The Moving Average Ribbon indicator is a series of moving averages of different lengths plotted at the same time on a chart. The result is a ribbon appearance that gives a 3 dimensional look.

The ribbon is made up of 8 different length moving averages. In this indicator, an exponential moving average is used. The shortest moving average is called the base length. This is an input that can be set in the properties of the indicator. By default, it is set at 10. The rest of the averages are based off of the increment property, which is also defaulted to 10. The increment is the amount added to each average. For example, the second line is set to a 20 period, the third line is set to 30 and so on. Changing either the base or the increment will allow you to adjust the sensitivity of the indicator. Smaller numbers are more reactive to price movement and larger numbers are slower acting or smoother.

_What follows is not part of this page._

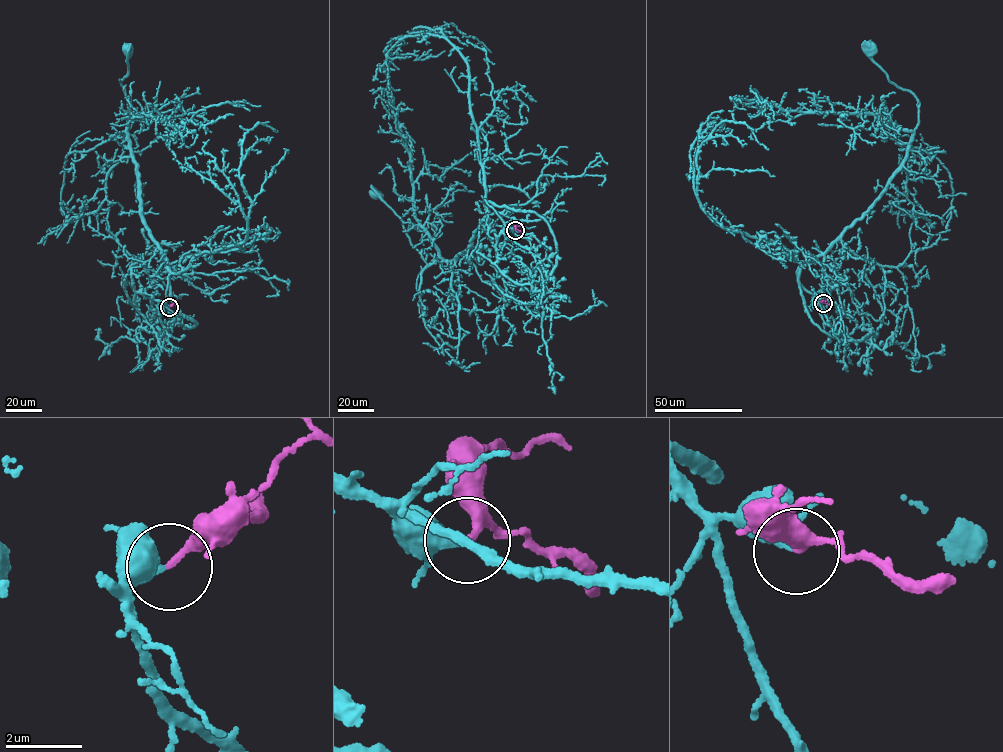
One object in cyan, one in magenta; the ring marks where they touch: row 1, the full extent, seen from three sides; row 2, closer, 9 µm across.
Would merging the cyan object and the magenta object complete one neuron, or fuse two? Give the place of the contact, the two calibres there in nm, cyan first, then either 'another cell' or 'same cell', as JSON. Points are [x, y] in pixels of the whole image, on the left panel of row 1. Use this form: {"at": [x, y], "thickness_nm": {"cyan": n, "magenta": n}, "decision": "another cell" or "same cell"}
{"at": [169, 307], "thickness_nm": {"cyan": 240, "magenta": 200}, "decision": "same cell"}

Traditional interpretation looks for all the averages to be moving in the same direction to determine that a trend is strong.

Any trades are educational examples only. They do not include commissions and fees.


Positions are entered or added on to when the bars pull back or retrace to the lower moving averages as the blue arrow indicates in the image above. While this is a very basic interpretation, I choose to use a different approach in the interpretation of the Moving Average Ribbon indicator. I already have plenty of indicators that measure trends or tell me if a market is in a trend.

I like to look for the ribbon to consolidate and collapse on itself. These indicate a period of inflection and often a breakout point.


The yellow arrow shows where the ribbon collapses. In my opinion, a potential way to take advantage of a possible move is to place a bracket order above and below the current price channel.

Any trades are educational examples only. They do not include commissions and fees.

The time frame this indicator is applied to will determine the type of strategy to use. On intraday charts, I would suggest sticking to trading the underlying instrument. However, if it is applied to a daily chart and you see the ribbon collapse, options can be a way to trade as well. Employing an options straddle strategy can possibly take advantage of a new trend after the ribbon collapses.

As with all indicators, there are many ways to interpret them and use them to determine proper strategies. You have to find what works for you.